Available data:
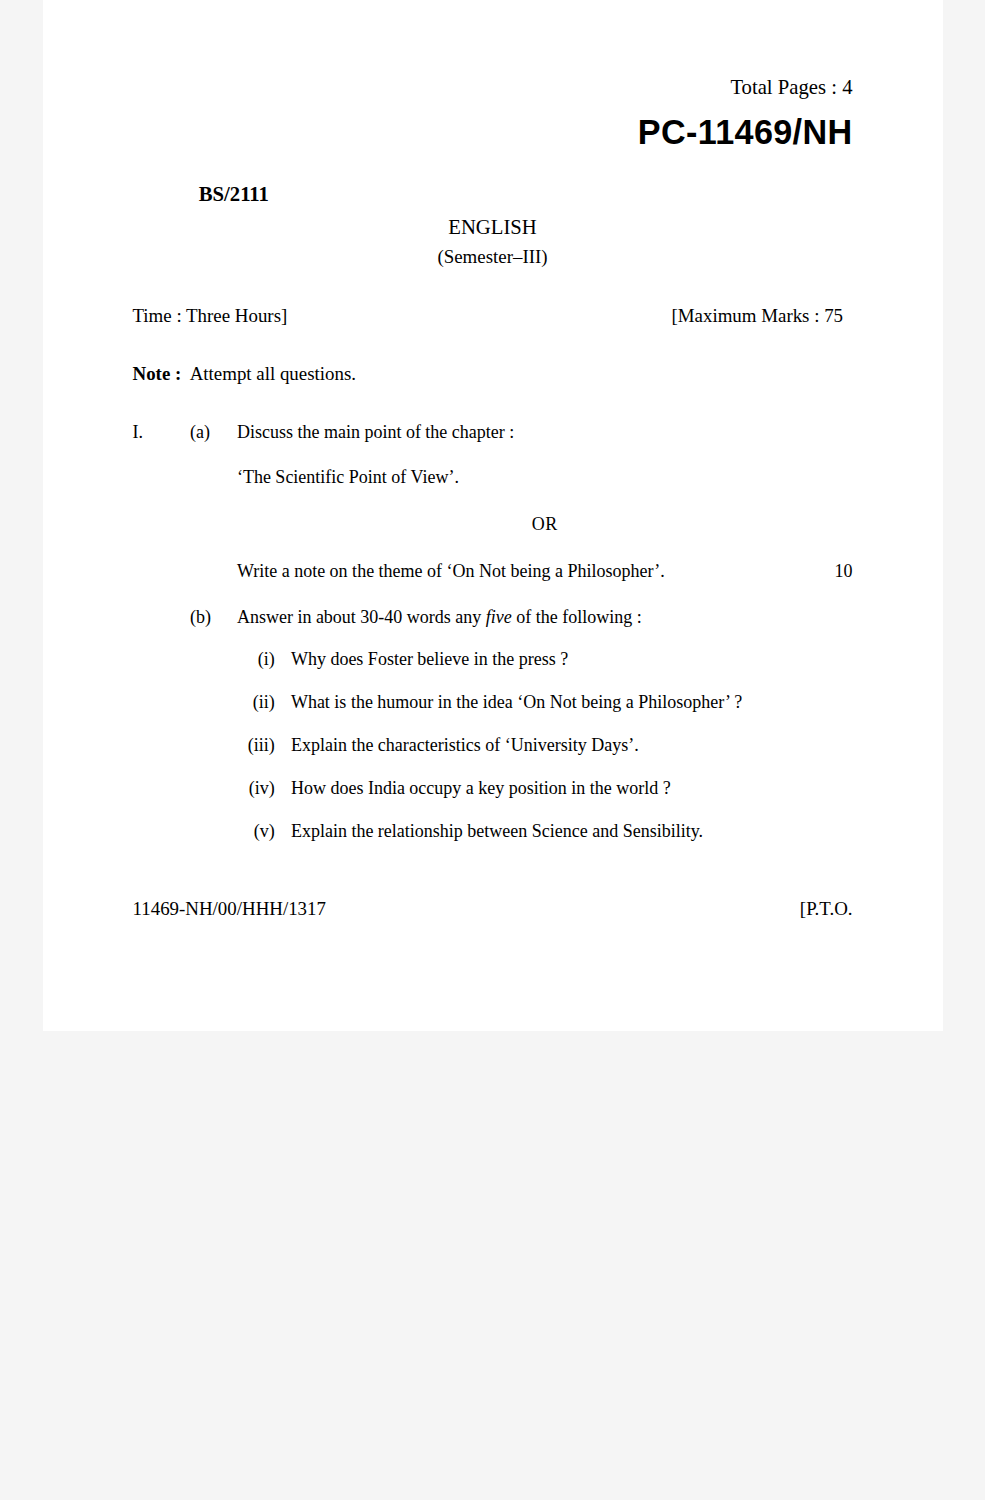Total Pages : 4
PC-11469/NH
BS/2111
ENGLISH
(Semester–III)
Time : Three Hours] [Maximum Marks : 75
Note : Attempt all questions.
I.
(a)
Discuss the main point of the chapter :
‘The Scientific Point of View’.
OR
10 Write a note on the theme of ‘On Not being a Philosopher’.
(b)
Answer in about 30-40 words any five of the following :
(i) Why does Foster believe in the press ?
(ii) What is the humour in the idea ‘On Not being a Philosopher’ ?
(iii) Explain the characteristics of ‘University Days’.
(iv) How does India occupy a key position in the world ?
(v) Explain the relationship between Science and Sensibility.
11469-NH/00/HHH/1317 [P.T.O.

Work order: Only lines with the word "Philosopher" are wanted, so copy each one from the records.

Task response:
10 Write a note on the theme of ‘On Not being a Philosopher’.
(ii) What is the humour in the idea ‘On Not being a Philosopher’ ?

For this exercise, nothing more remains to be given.